# WHAT THE TASK ASKS
Show each line of the material below that contains the string "evenodd".

--- START OF MATERIAL PROVIDED ---

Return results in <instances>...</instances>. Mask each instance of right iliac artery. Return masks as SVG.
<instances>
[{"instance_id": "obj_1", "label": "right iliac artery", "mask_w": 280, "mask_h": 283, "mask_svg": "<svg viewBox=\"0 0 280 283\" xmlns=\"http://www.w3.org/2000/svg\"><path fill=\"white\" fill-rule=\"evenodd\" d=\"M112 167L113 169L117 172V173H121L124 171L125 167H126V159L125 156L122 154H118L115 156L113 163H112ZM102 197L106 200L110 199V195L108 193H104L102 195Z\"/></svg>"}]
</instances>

--- END OF MATERIAL PROVIDED ---
--- START OF MATERIAL PROVIDED ---

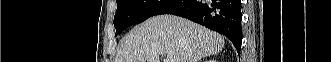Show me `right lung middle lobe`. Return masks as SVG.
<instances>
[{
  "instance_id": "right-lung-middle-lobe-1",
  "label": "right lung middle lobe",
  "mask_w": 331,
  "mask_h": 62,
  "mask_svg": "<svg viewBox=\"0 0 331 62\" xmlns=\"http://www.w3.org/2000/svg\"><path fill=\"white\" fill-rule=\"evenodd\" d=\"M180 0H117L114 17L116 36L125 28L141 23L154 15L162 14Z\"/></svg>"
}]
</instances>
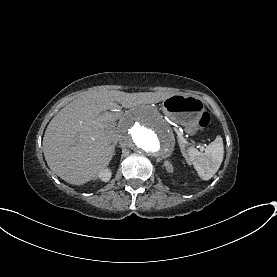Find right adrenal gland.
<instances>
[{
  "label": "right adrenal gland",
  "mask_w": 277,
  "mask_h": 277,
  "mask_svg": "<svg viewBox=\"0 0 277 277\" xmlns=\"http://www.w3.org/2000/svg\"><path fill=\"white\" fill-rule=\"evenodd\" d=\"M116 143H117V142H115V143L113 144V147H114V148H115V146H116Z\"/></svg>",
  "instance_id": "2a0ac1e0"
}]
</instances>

--- END OF MATERIAL PROVIDED ---

# ANSWER TO THE PROBLEM
[{"instance_id": "obj_1", "label": "right iliac artery", "mask_w": 280, "mask_h": 283, "mask_svg": "<svg viewBox=\"0 0 280 283\" xmlns=\"http://www.w3.org/2000/svg\"><path fill=\"white\" fill-rule=\"evenodd\" d=\"M112 167L113 169L117 172V173H121L124 171L125 167H126V159L125 156L122 154H118L115 156L113 163H112ZM102 197L106 200L110 199V195L108 193H104L102 195Z\"/></svg>"}]
  "mask_svg": "<svg viewBox=\"0 0 331 62\" xmlns=\"http://www.w3.org/2000/svg\"><path fill=\"white\" fill-rule=\"evenodd\" d=\"M180 0H117L114 17L116 36L125 28L141 23L154 15L162 14Z\"/></svg>"
  "mask_svg": "<svg viewBox=\"0 0 277 277\" xmlns=\"http://www.w3.org/2000/svg\"><path fill=\"white\" fill-rule=\"evenodd\" d=\"M116 143H117V142H115V143L113 144V147H114V148H115V146H116Z\"/></svg>",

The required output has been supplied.